GIVEN PASSAGE Block Start

Google announced the launch of a new company, called Calico, on September 19, 2013, to be led by Apple Inc. chairman Arthur Levinson. In the official public statement, Page explained that the "health and well-being" company would focus on "the challenge of ageing and associated diseases".
Entrance of building where Google and its subsidiary Deep Mind are located at 6 Pancras Square, London
On January 26, 2014, Google announced it had agreed to acquire DeepMind Technologies, a privately held artificial intelligence company from London. Technology news website Recode reported that the company was purchased for $400 million, yet the source of the information was not disclosed. A Google spokesperson declined to comment on the price. The purchase of DeepMind aids in Google's recent growth in the artificial intelligence and robotics community.
According to Interbrand's annual Best Global Brands report, Google has been the second most valuable brand in the world (behind Apple Inc.) in 2013, 2014, 2015, and 2016, with a valuation of $133 billion.
On August 10, 2015, Google announced plans to reorganize its various interests as a conglomerate named Alphabet Inc. Google became Alphabet's largest subsidiary and the umbrella company for Alphabet's Internet interests. Upon completion of the restructuring, Sundar Pichai became CEO of Google, replacing Larry Page, who became CEO of Alphabet.
On August 8, 2017, Google fired employee James Damore after he distributed a memo throughout the company that argued bias and "Google's Ideological Echo Chamber" clouded their thinking about diversity and inclusion, and that it is also biological factors, not discrimination alone, that cause the average woman to be less interested than men in technical positions. Google CEO Sundar Pichai accused Damore of violating company policy by "advancing harmful gender stereotypes in our workplace", and he was fired on the same day.
Between 2018 and 2019, tensions between the company's leadership and its workers escalated as staff protested company decisions on internal sexual harassment, Dragonfly, a censored Chinese search engine, and Project Maven, a military drone artificial intelligence, which had been seen as areas of revenue growth for the company. On October 25, 2018, The New York Times published the exposé, "How Google Protected Andy Rubin, the 'Father of Android'". The company subsequently announced that "48 employees have been fired over the last two years" for sexual misconduct. On November 1, 2018, more than 20,000 Google employees and contractors staged a global walk-out to protest the company's handling of sexual harassment complaints. CEO Sundar Pichai was reported to be in support of the protests. Later in 2019, some workers accused the company of retaliating against internal activists.

GIVEN PASSAGE Block End
DATA EXCERPT Block Start

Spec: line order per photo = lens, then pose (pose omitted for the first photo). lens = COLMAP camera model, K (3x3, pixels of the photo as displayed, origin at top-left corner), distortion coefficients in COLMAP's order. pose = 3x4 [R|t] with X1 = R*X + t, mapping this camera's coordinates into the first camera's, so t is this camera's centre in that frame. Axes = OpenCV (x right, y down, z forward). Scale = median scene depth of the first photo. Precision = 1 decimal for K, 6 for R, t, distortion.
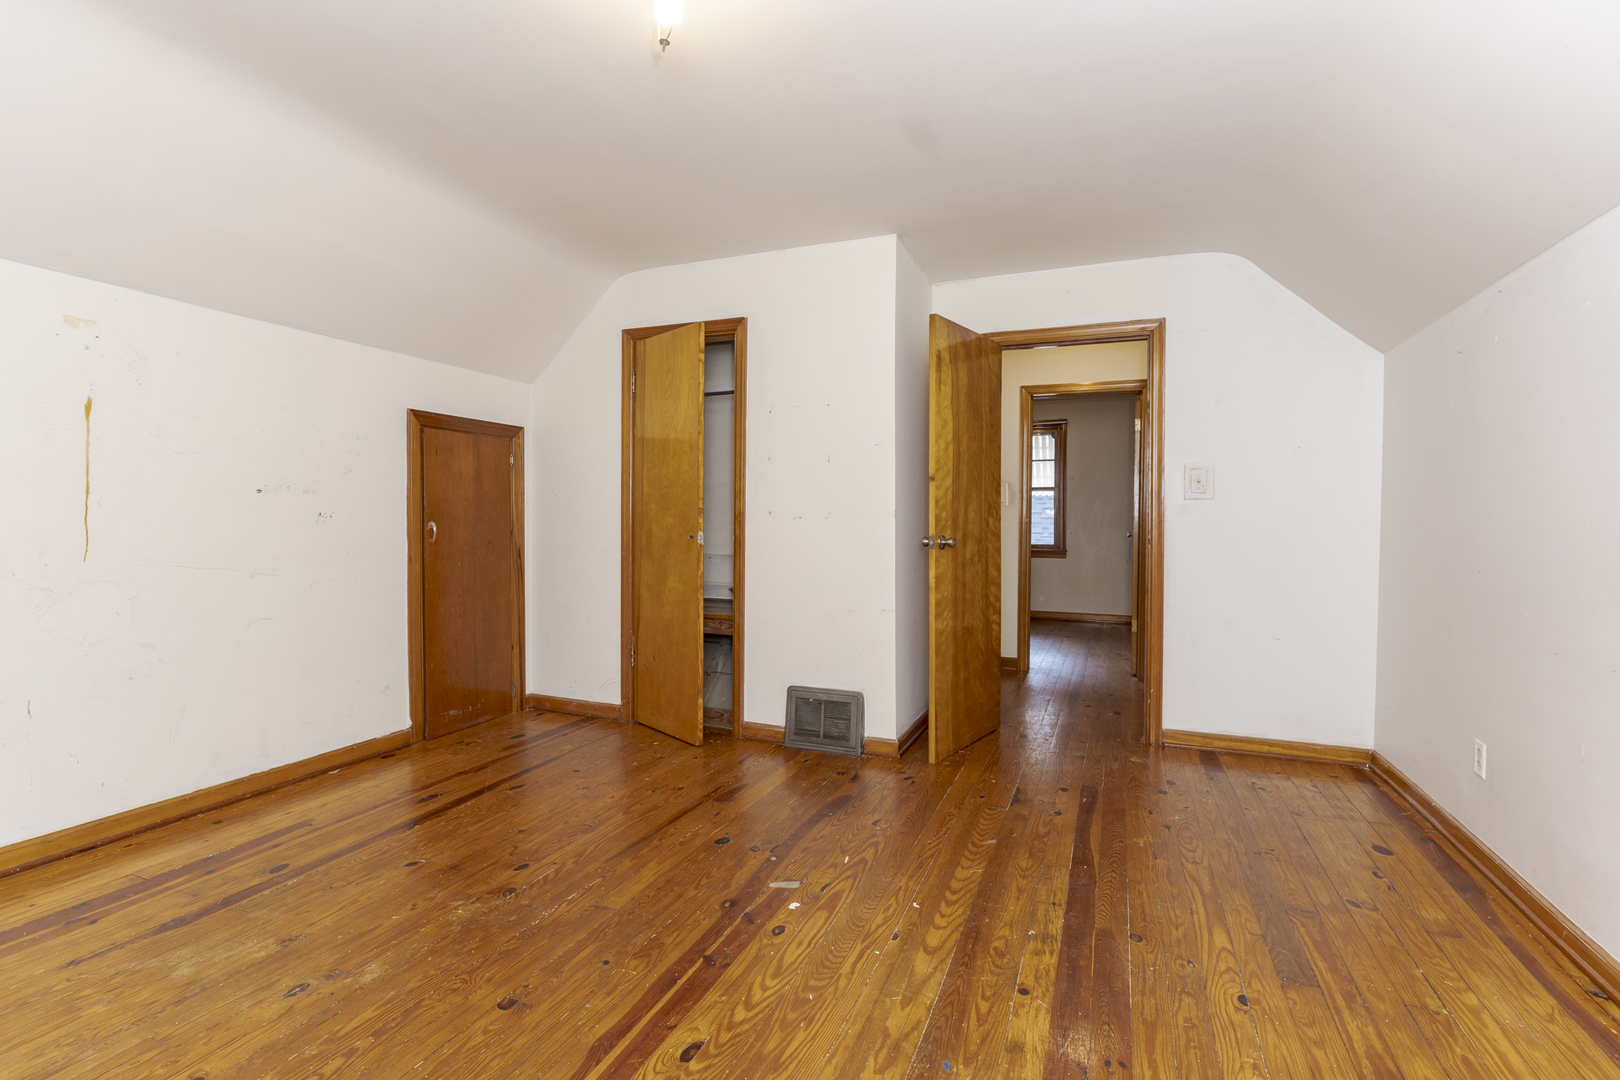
lens RADIAL K [[747.1, 0, 808.6], [0, 747.1, 546.6], [0, 0, 1]] dist [-0.000610, 0.000121]
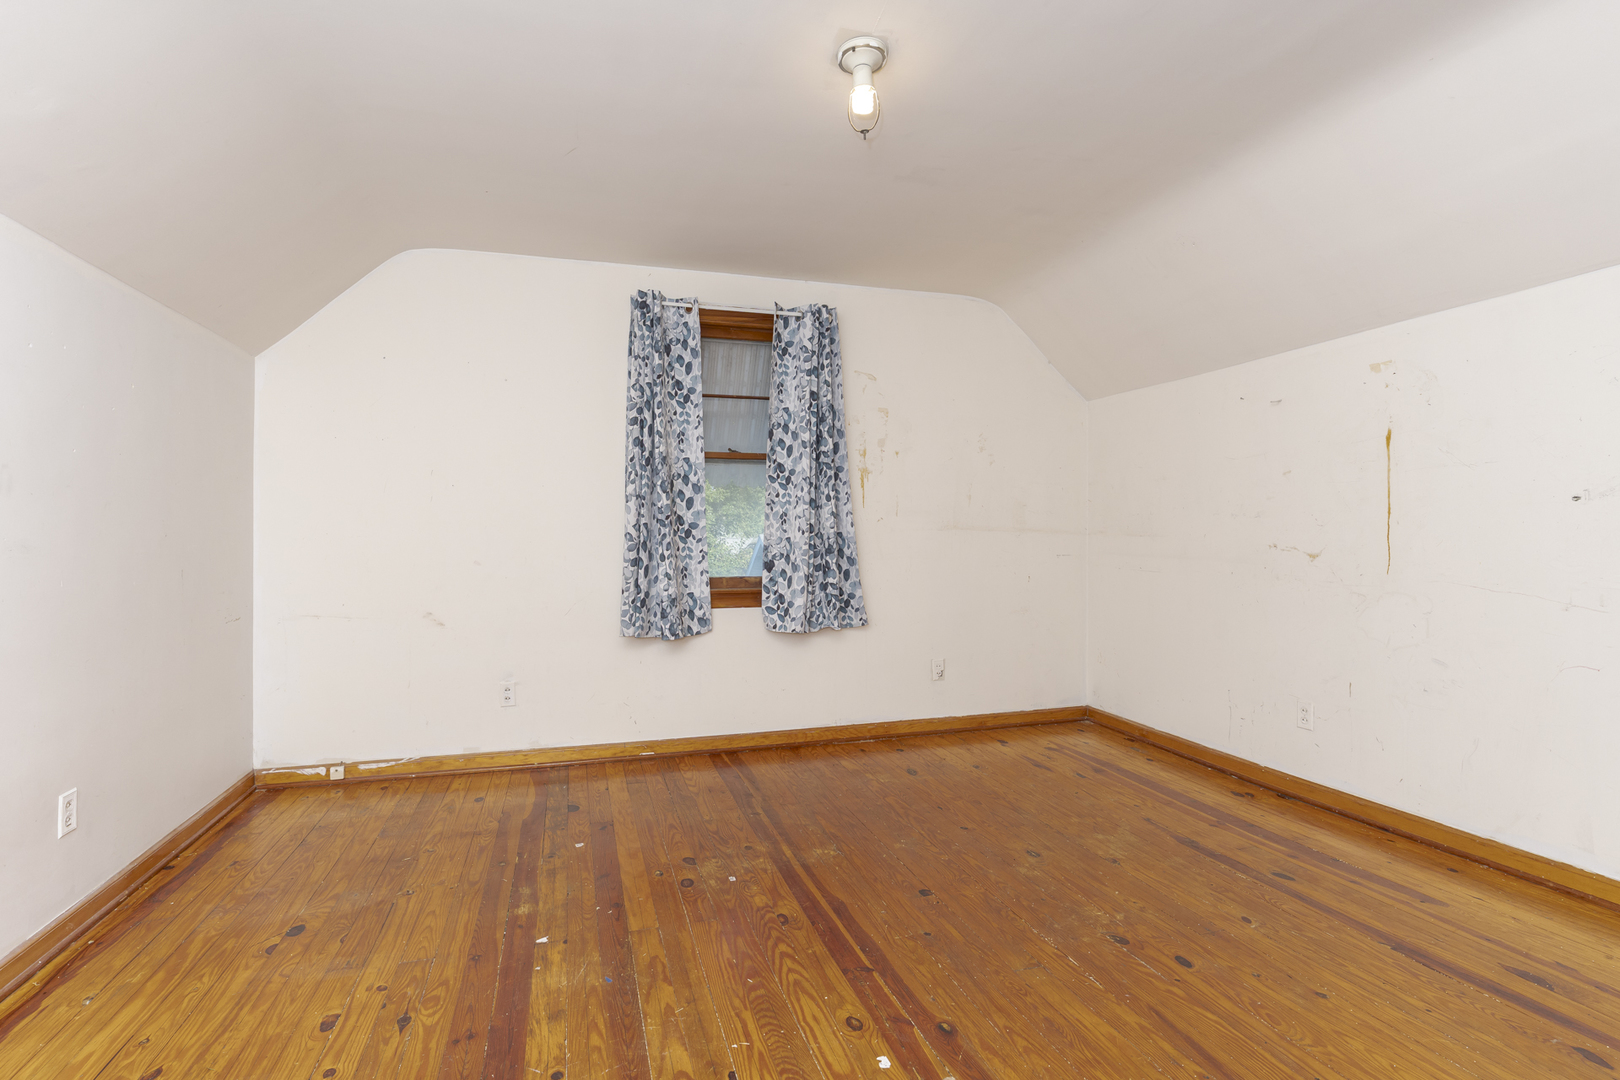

DATA EXCERPT Block End

> **YOUR INSTRUCTIONS**
Which complete dates, with month, day and year, appear in the passage on Google's history? List every one.

> **RESPONSE AREA**
September 19, 2013
January 26, 2014
August 10, 2015
August 8, 2017
October 25, 2018
November 1, 2018